■ Problem to solve ■
Carry on the piece on good management characteristics, starting right after its final sentence.

■ Text under study ■
- Opening Delimiter -
Below are five (5) good management characteristics:
A good boss knows how to delegate responsibilities. Some managers are too hands-on when it comes to managing their staff. This kind of manager usually performs part of the job and leaves the problem to his subordinates for them to solve. A good way to delegate duties is to let your people complete their work and refrain from doing their jobs for them. Interfering with their jobs means you do not trust their work. As a manager, it is your responsibility to develop the skills of your people so they can become future managers like you.
A good boss knows how to support his subordinates. Employees are expected to encounter daily problems as they perform their work. It is the responsibility of their manager to help them get around in solving these problems. However, managers must teach their staff to solve their crisis especially if it is within their level. Do not let your staff make you the go-to-person even on petty things. Do not allow them to make you their nanny and require you to solve their booboos.
A good manager gives credit to a job well done. Bad managers not only steal ideas from their staff but also demand credit for. It is a mistake for managers to feel threatened when his staff show superlative performance. In fact, credit will be given to the manager every time their staff perform effectively and efficiently. In short, a confident manager knows how to recognize performing staff and credits their outstanding work all the time.
- Closing Delimiter -
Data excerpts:
- Opening Delimiter -
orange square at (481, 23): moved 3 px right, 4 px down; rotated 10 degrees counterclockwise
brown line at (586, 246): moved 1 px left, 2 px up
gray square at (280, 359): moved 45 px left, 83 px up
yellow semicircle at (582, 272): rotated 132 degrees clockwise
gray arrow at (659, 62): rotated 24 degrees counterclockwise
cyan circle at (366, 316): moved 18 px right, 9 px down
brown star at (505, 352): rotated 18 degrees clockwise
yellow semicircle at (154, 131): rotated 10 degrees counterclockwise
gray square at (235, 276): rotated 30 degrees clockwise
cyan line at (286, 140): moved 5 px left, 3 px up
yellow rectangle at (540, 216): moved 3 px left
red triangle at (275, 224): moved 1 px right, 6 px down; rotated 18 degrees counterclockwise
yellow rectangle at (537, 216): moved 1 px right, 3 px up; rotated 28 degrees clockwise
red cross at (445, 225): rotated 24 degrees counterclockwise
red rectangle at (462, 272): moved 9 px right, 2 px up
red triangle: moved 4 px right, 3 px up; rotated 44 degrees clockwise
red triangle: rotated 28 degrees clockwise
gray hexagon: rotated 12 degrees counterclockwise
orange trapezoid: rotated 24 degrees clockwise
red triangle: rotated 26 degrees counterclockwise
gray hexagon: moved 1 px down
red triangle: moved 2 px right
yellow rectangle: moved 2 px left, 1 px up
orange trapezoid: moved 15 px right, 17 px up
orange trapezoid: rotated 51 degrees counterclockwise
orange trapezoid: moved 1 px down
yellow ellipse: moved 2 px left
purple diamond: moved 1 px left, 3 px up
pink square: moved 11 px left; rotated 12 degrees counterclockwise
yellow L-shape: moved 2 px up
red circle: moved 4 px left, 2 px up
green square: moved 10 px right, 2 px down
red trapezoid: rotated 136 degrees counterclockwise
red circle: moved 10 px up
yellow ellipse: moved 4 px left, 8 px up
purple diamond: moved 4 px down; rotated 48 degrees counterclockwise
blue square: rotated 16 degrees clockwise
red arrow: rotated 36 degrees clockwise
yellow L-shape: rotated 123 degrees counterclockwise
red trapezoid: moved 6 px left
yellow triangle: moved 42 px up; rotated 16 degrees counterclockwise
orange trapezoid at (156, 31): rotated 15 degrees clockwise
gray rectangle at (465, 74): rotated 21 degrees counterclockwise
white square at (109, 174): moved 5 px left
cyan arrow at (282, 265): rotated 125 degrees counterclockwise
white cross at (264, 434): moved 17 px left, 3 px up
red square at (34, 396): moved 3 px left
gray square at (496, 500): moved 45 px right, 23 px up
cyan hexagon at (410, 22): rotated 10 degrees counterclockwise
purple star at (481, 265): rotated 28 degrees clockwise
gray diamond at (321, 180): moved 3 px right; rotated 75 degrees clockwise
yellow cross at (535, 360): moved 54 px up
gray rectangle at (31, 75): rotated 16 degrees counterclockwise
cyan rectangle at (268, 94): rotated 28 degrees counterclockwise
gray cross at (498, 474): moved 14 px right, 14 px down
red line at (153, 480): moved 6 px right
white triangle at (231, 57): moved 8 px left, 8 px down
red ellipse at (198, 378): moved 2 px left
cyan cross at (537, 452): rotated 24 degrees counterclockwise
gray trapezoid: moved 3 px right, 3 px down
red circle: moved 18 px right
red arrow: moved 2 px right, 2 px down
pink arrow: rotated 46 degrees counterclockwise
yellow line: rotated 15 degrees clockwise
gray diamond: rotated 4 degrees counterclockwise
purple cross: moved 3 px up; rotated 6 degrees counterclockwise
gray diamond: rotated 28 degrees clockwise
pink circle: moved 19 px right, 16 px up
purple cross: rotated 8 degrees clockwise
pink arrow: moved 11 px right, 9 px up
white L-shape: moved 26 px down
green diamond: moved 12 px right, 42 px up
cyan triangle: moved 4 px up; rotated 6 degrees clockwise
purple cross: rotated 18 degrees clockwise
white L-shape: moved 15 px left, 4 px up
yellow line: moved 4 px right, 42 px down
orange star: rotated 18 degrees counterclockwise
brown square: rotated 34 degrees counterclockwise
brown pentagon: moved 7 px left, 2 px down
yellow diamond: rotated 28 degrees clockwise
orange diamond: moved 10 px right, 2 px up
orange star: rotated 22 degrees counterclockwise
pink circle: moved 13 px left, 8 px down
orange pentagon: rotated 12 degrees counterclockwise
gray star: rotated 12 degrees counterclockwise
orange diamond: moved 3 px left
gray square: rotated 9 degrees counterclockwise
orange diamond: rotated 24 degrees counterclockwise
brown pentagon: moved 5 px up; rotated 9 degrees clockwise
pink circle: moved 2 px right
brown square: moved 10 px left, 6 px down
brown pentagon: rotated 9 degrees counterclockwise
- Closing Delimiter -
■ Answer for this exercise ■
A good manager is not assertive. Traditional managers are very particular with authority. They feel they should dominate everyone who is below them. They think they are superior to their staff in terms of brain power. Ideally, a good manager should look at his staff as business partners because they are your soldiers that will help you accomplish your management goals. Therefore, you must listen to their suggestions (or even complaints) and agree with it if acceptable.
A good manager treats his staff equally. Treat your staff as if they are your own children. They have different personalities and different talents. Some of them are performers and some of them may be the black sheep of the team. You cannot hand-pick the performers and disregard the lazybones. Whatever the type of species they may have, your job as their manager is to utilized their skills and put their talents on the right perspective.